As much as I respect and appreciate that influencers and ‘Instagram famous’ celebs have huge audiences, and the hate and negative comments that come with that would be overwhelming for anyone… I think the generation of myself and younger have grown up with a more consuming social media, in a way of the constant comparison that I know from experience isn’t a nice feeling.
I think through my journey so far I have really tried to promote natural and loved bodies, where you embrace your belly pouch and stretch marks. I think I went wayyyy too long hating my body, so I feel like there was a lot of making up to do. Now I try and love each and every part of me rather than hiding behind baggy clothing or selfies from the shoulders up.
Britain Uncovered: In addition to your Instagram page, you’ve also launched your own blog that tackles diet culture and weight loss, and contains lots of useful tips and guidance that will definitely help and inspire others. Do you think everything you’ve experienced in your self-love and weight loss journey will be able to guide others in the right direction?
Charlie: I really hope so. I feel like through my own personal journey, there have been so many influences that have inspired me to change for myself and if I could be the person to influence someone to love themselves, dance in their living room for exercise and prioritise their happiness, I would be so incredibly proud.
I’m spreading the word to focus on your wellbeing instead of trying to lose 50 lbs, because trust me; once you start loving yourself you will be able to achieve your goals 10 times faster and actually enjoy your journey.
Britain Uncovered: Many of our readers and followers have discovered newfound body confidence as a result of trying various social nudity experiences. Is this something you have experienced, or perhaps something you’d like to try one day? Do you think such an undertaking could help cement your body confidence levels?
Charlie: Absolutely – I commend those participating as it’s invigorating but so scary! I have played around with home shoots in my underwear and as much as I felt amazing and sexy, I was also overcome with a little bit of fear about being judged (which is RIDICULOUS, as who cares what other people say, right?)

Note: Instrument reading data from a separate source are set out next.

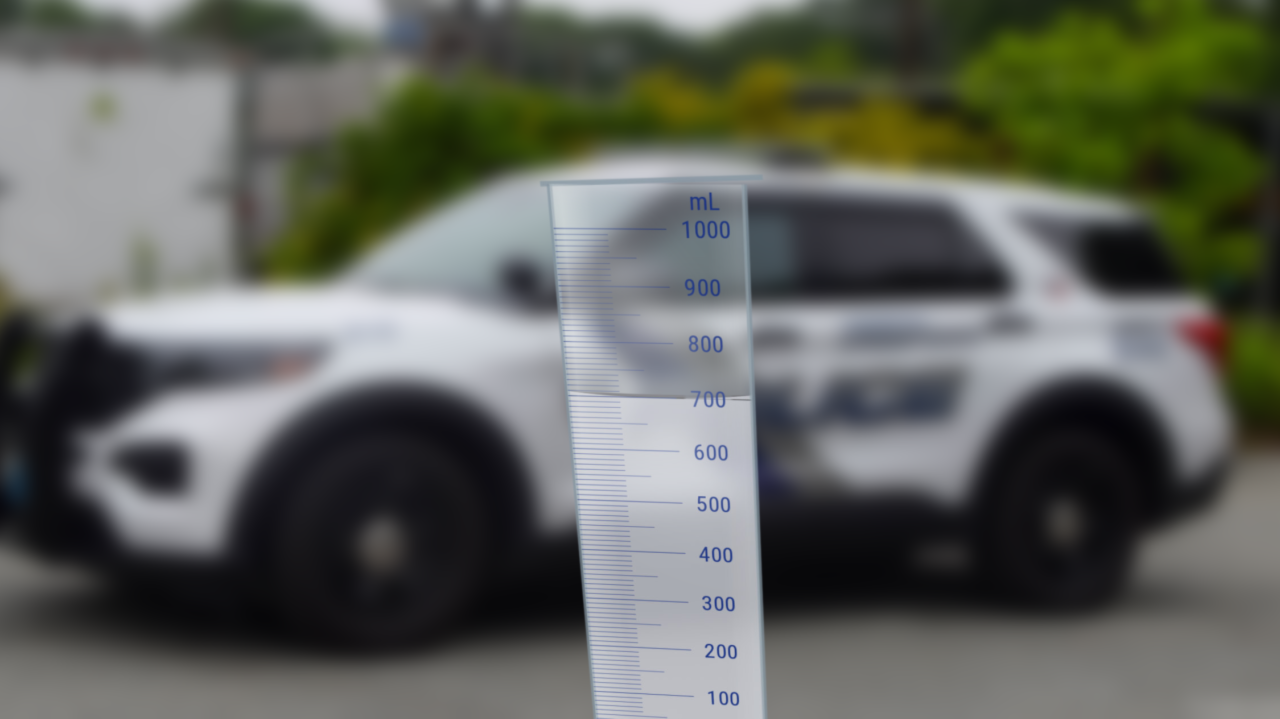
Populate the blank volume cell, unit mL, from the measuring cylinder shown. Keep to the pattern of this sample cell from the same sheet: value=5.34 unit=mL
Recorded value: value=700 unit=mL
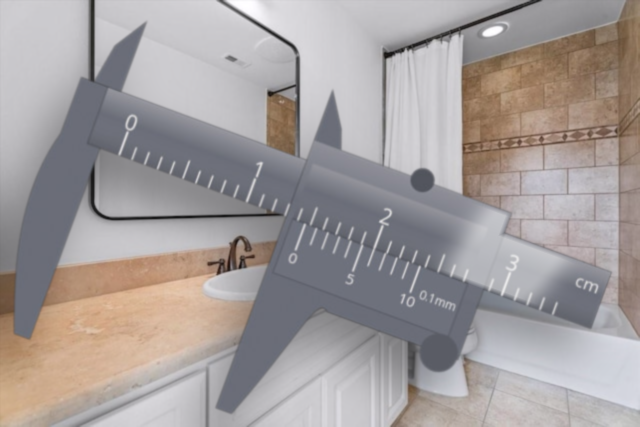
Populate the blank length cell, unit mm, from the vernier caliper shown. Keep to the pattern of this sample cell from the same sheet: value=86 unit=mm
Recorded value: value=14.6 unit=mm
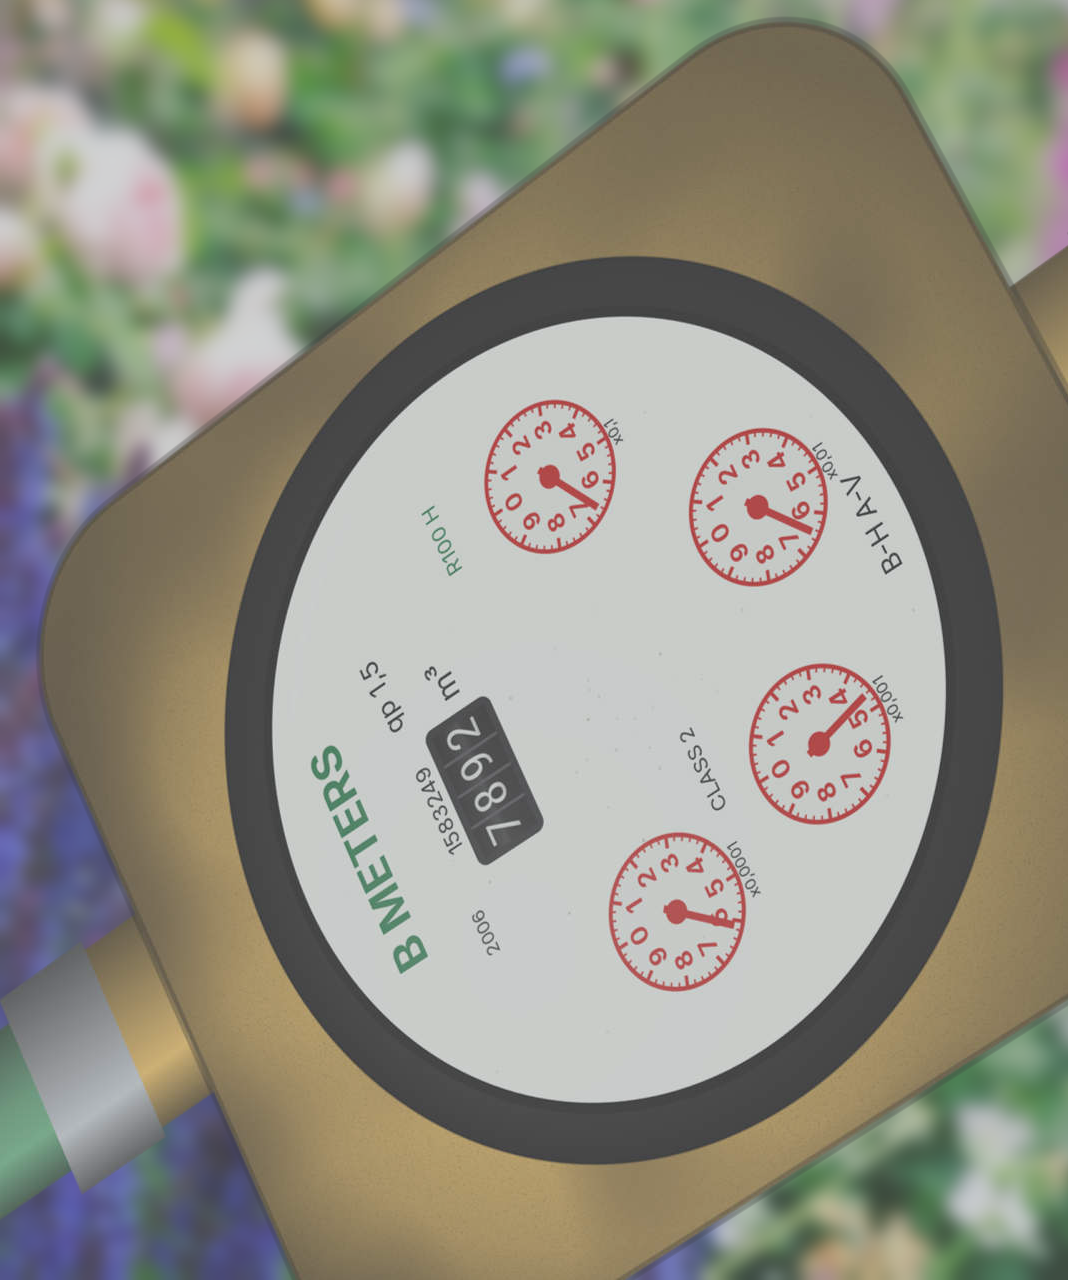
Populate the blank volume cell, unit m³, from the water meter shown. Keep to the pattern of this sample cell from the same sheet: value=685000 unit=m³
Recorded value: value=7892.6646 unit=m³
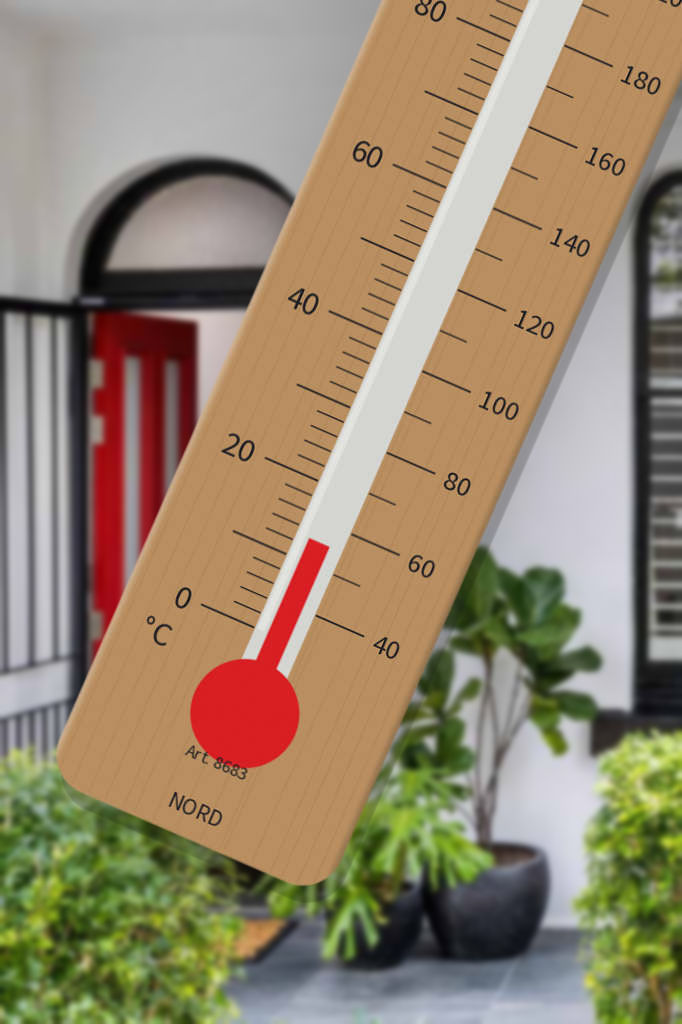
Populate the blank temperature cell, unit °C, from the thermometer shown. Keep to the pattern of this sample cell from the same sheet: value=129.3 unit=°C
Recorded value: value=13 unit=°C
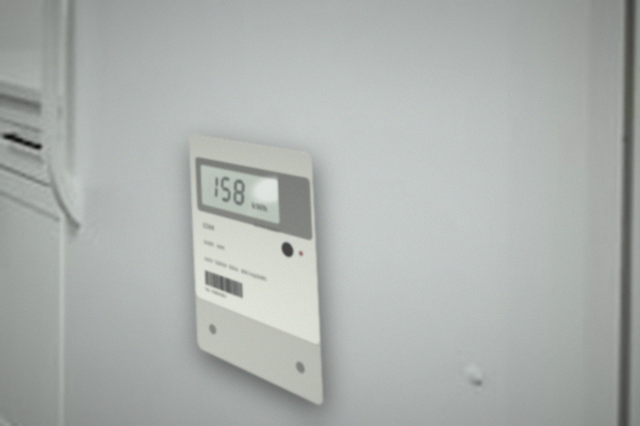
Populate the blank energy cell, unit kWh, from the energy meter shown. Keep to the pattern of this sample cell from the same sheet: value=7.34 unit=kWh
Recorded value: value=158 unit=kWh
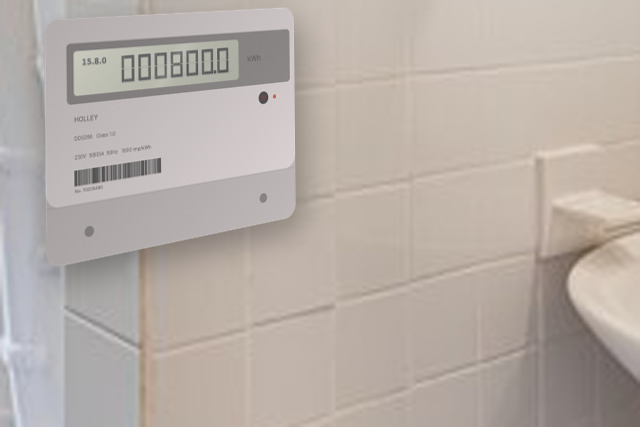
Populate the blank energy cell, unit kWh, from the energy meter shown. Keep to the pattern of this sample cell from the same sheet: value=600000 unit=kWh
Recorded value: value=800.0 unit=kWh
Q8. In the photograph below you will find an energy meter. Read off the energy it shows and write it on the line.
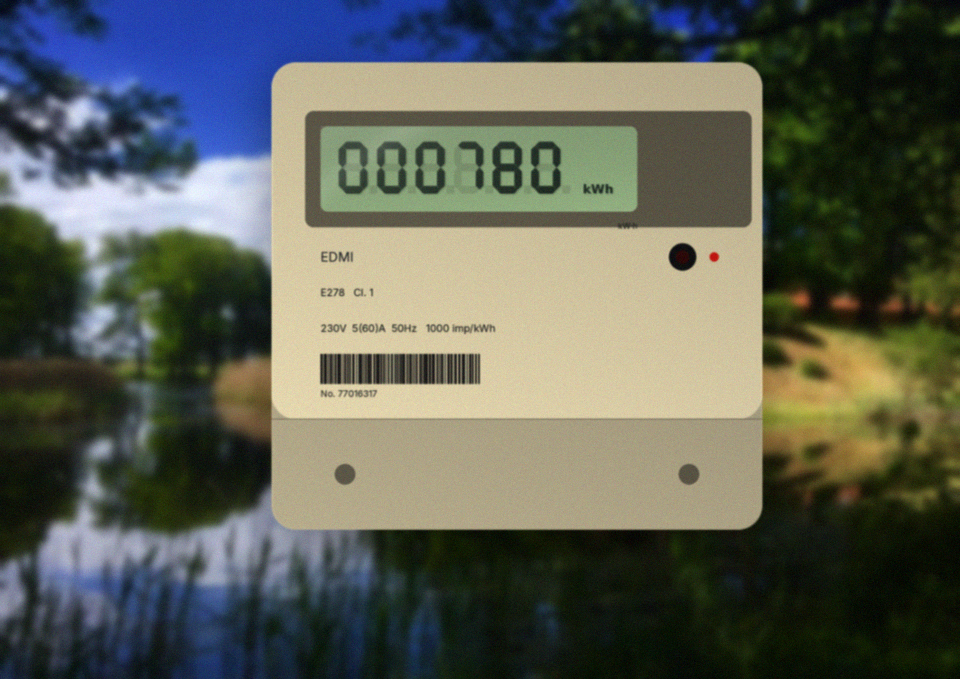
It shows 780 kWh
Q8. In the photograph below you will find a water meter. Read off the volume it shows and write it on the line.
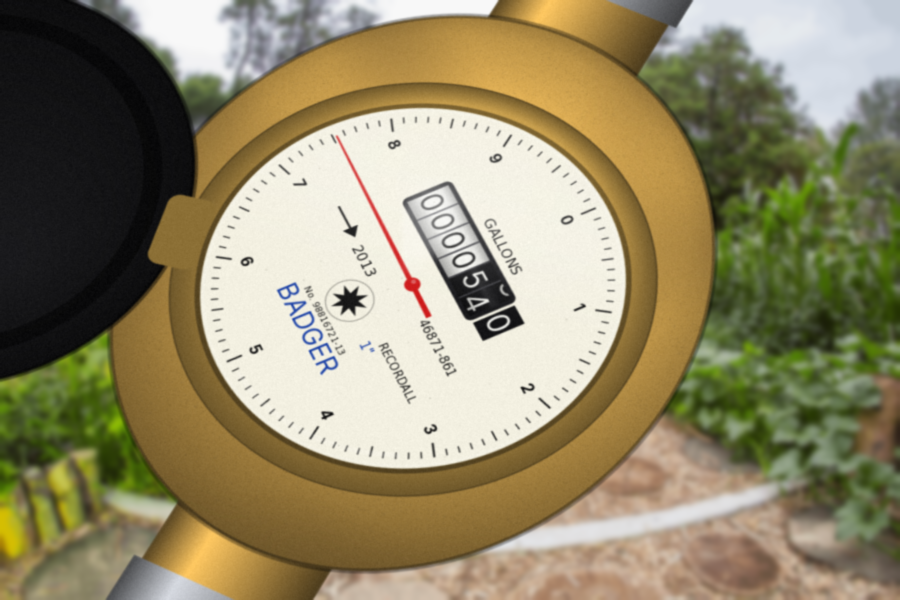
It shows 537.5 gal
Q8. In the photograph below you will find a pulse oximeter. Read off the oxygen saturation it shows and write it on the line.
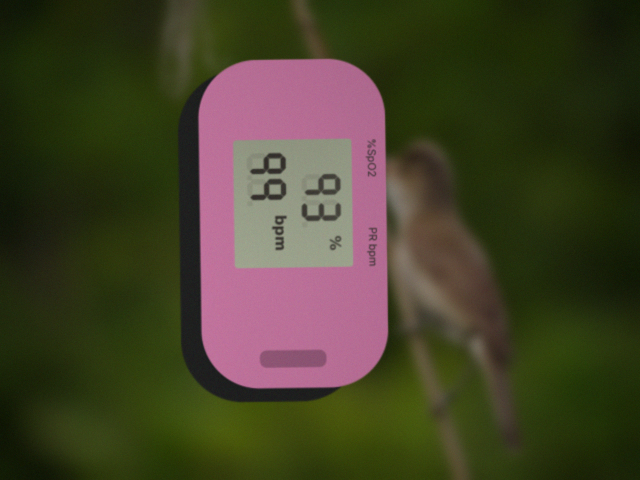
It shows 93 %
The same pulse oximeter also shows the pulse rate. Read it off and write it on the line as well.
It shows 99 bpm
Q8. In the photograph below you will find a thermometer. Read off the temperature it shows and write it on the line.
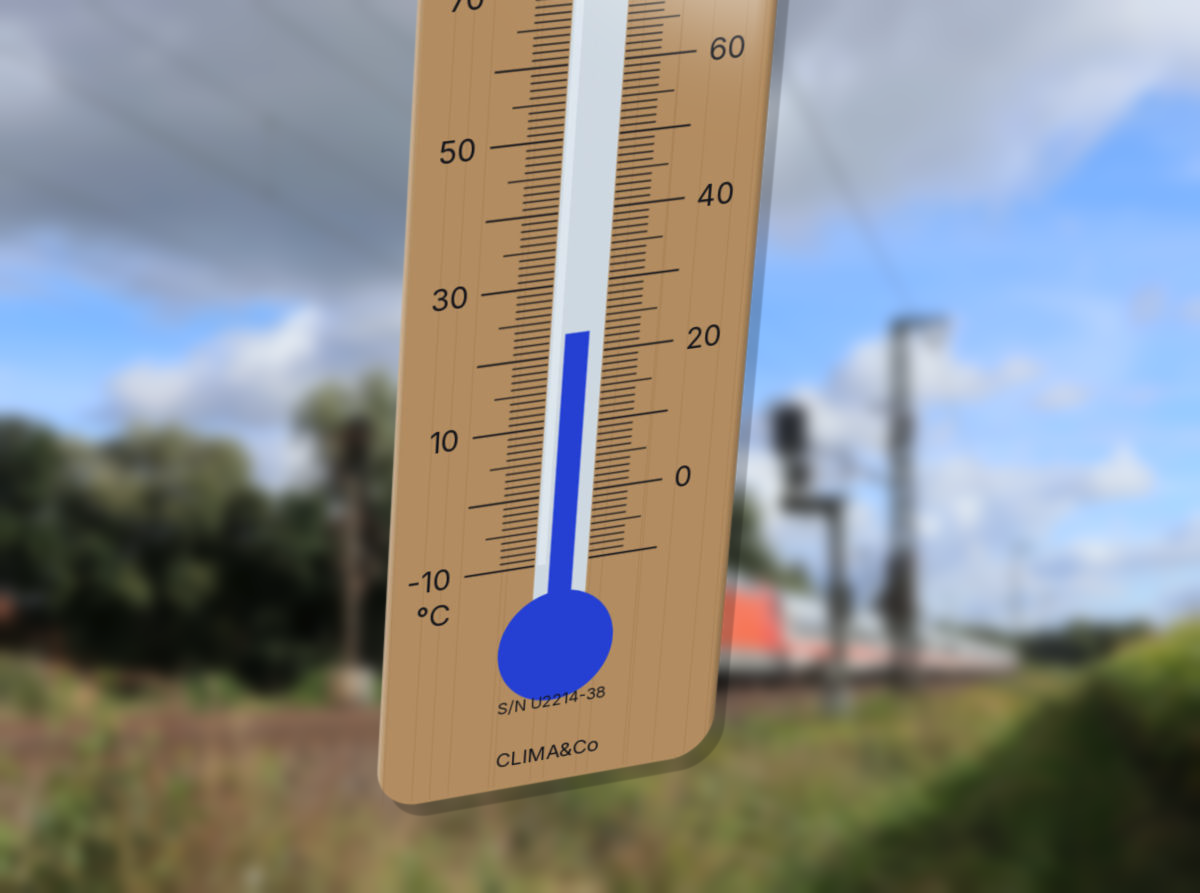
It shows 23 °C
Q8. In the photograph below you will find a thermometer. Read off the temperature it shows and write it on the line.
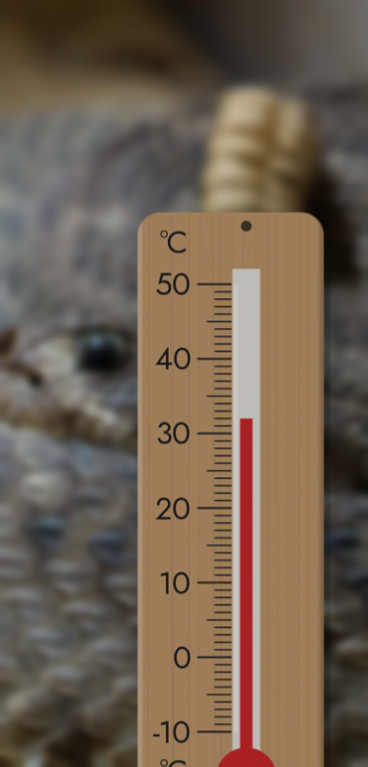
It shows 32 °C
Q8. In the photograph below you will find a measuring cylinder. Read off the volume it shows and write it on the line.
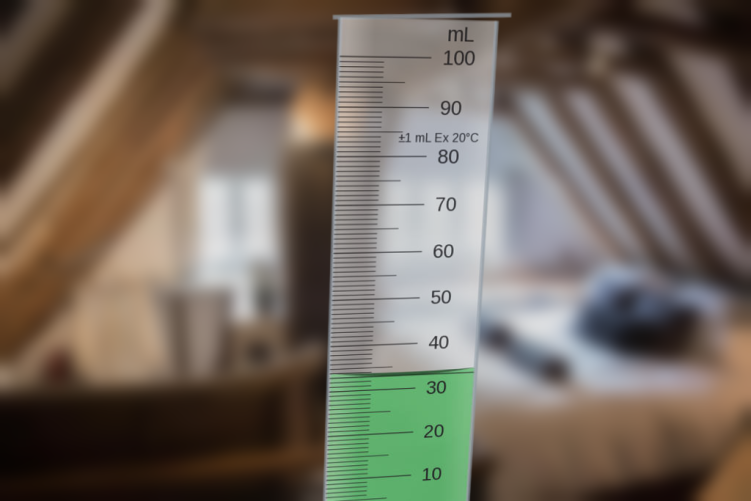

I would be so interested in a more professional nude shoot as currently I am just using my iPhone, propping it up wherever I can! I am looking into getting a tripod and maybe a camera to really level up my photos. I think taking photos of this manner would really excel your body confidence and self-love as you would be able to see how god damn fire you look through someone else’s lens.
Britain Uncovered: With 2020 coming to an end, what are some of your goals for 2021 and beyond – and what’s next for your body positivity journey?
Charlie: 2020 has been a crazy year, and has really made me appreciate what I have – my amazing family, my lovely boyfriend and the most supportive friends (both in day-to-day life and those I’ve met through Instagram).
My goals for next year I must admit are a bit all over the place! I want to continue with Instagram and I really want to inspire others and excel with some collaborations. I want to continue to love myself and keep making my happiness a priority over weight loss. I also aim to continue connecting with inspirations (such as Britain Uncovered!) and I also look to put more time into my own blog.
I have enjoyed being interviewed so much – thank you for asking me to get involved! I’m going to sign off with a quote. Thanks again, Charlie.
“I don’t know how much value I have in this universe, but I do know that I have made a few people happier than they would have been without me; and as long as I know that, I’m as rich as I ever need to be.”